While there on this trip and staying on or close to the creek/river I noticed the water making regular pulses or surges of flow and sound. There would be nothing for awhile and then I would see a pulse in the creek as more water all of a sudden pushed it’s way downstream. It was like the heartbeat of the land singing its song to the universe. It left me mesmerized.
The crap-ass map sort of showed maybe a temporary creek on river left someplace. Didn’t know where because it’s impossible to get the bearings in the canyons without a GPS. So I’m walking downstream and keeping the eyes open for what might pass as a tiny creek. In a canyon filled with scrub bushes as cottonwood trees there’s the tiniest of creeks dripping into the gulch. Next to it was an almost trail. So I start walking up the almost trail. The water trickling through the cat tails and scrub was all oily from the tree resins and pretty gross.
I kept walking up the almost trail. Higher and higher into the wide side canyon it went. Pretty soon cat tails filled the bottom and the tiny dribbling almost creek disappeared into them. I kept going because now I wanted to see what might be at the end of the canyon.
After walking up the hill a ways the trail topped out and right there at the base of steep sandstone walls sat a crystal clear pool of water. My jaw hung open and my heart beat faster at the sight. Seeing this for the first time and not knowing it waited in hiding remains one of my favorite discoveries. I hung out for awhile marveling in its beauty. The thought of jumping in crossed my mind, but didn’t because it’s drinking water. Instead of jumping in, I looked into the clear water and saw little fish swimming around. The aquatic biologist in me grew immediately curious, and so I spent a long while trying to figure out how that was possible. A fun part of backpacking in the middle of nowhere for me is the way time can stretch out and leave a person with long whiles to ponder why small fish get into a desert oasis high above a creek/river.
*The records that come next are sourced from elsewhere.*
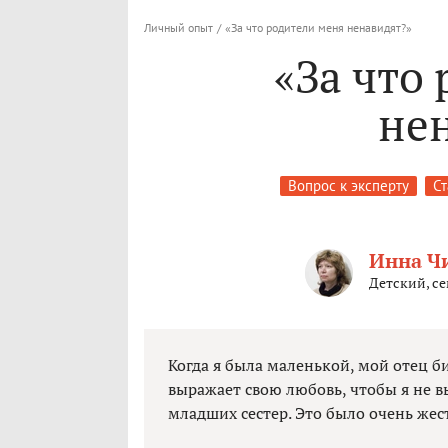
Личный опыт
/
«За что родители меня ненавидят?»
«За что
не
Вопрос к эксперту
Ст
Инна Ч
Детский, с
Когда я была маленькой, мой отец б
выражает свою любовь, чтобы я не вы
младших сестер. Это было очень жест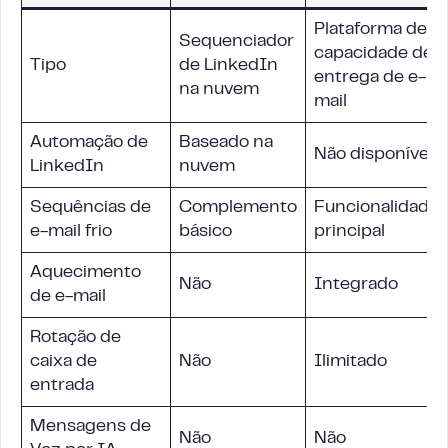
Plataforma de
Sequenciador
capacidade de
Tipo
de LinkedIn
entrega de e-
na nuvem
mail
Automação de
Baseado na
Não disponível
LinkedIn
nuvem
Sequências de
Complemento
Funcionalidade
e-mail frio
básico
principal
Aquecimento
Não
Integrado
de e-mail
Rotação de
caixa de
Não
Ilimitado
entrada
Mensagens de
Não
Não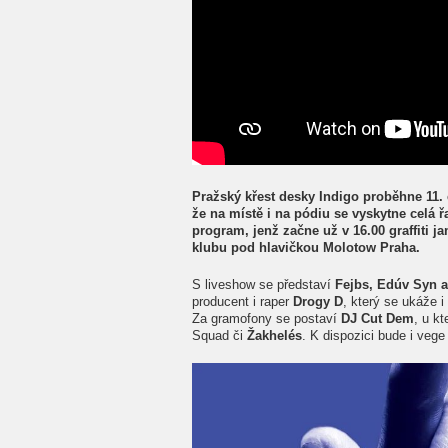
Pražský křest desky Indigo proběhne 11.
že na místě i na pódiu se vyskytne celá 
program, jenž začne už v 16.00 graffiti 
klubu pod hlavičkou Molotow Praha.
S liveshow se představí
Fejbs, Edúv Syn a
producent i raper
Drogy D
, který se ukáže 
Za gramofony se postaví
DJ Cut Dem
, u k
Squad či
Žakhelés
. K dispozici bude i ve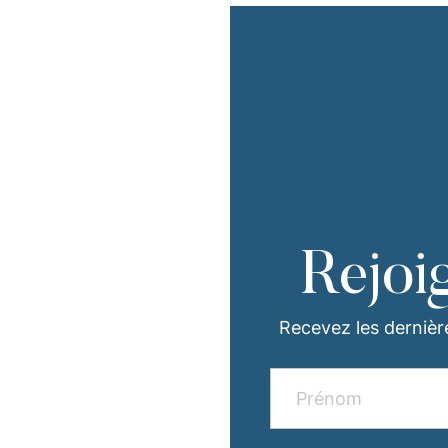
Rejoi
Recevez les dernièr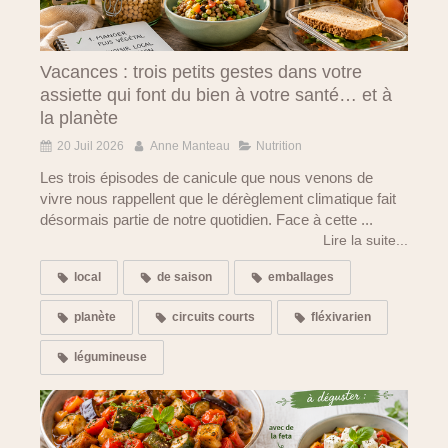
Vacances : trois petits gestes dans votre
assiette qui font du bien à votre santé… et à
la planète
20 Juil 2026
Anne Manteau
Nutrition
Les trois épisodes de canicule que nous venons de
vivre nous rappellent que le dérèglement climatique fait
désormais partie de notre quotidien. Face à cette ...
Lire la suite...
local
de saison
emballages
planète
circuits courts
fléxivarien
légumineuse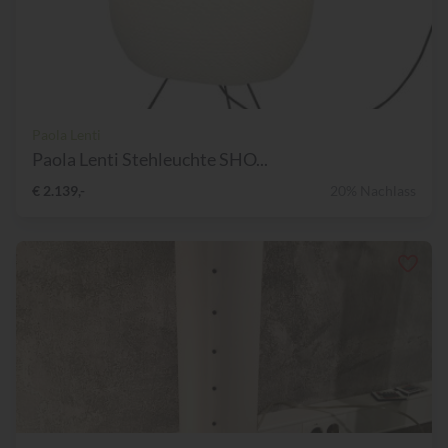
Paola Lenti
Paola Lenti Stehleuchte SHO...
€ 2.139,-
20% Nachlass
I went back a couple times during the trip to fill up on water and to do this picture a little after sunrise to get clean light and the reflection. It’s really a cool place. The sandstone walls must be a hundred, two hundred feet up on three sides. Plus it really saved me on the water situation.
The trail was too overgrown the last time I backpacked there and the thought of didn’t have the motivation to hike through tick infested brush to see it again. A person I encountered on this trip said the name of the spring is The Black Lagoon. She also said it’s infested with leaches, so I’m doubly glad to not have swum in the water. But still, it’s amazing to see if you ever go.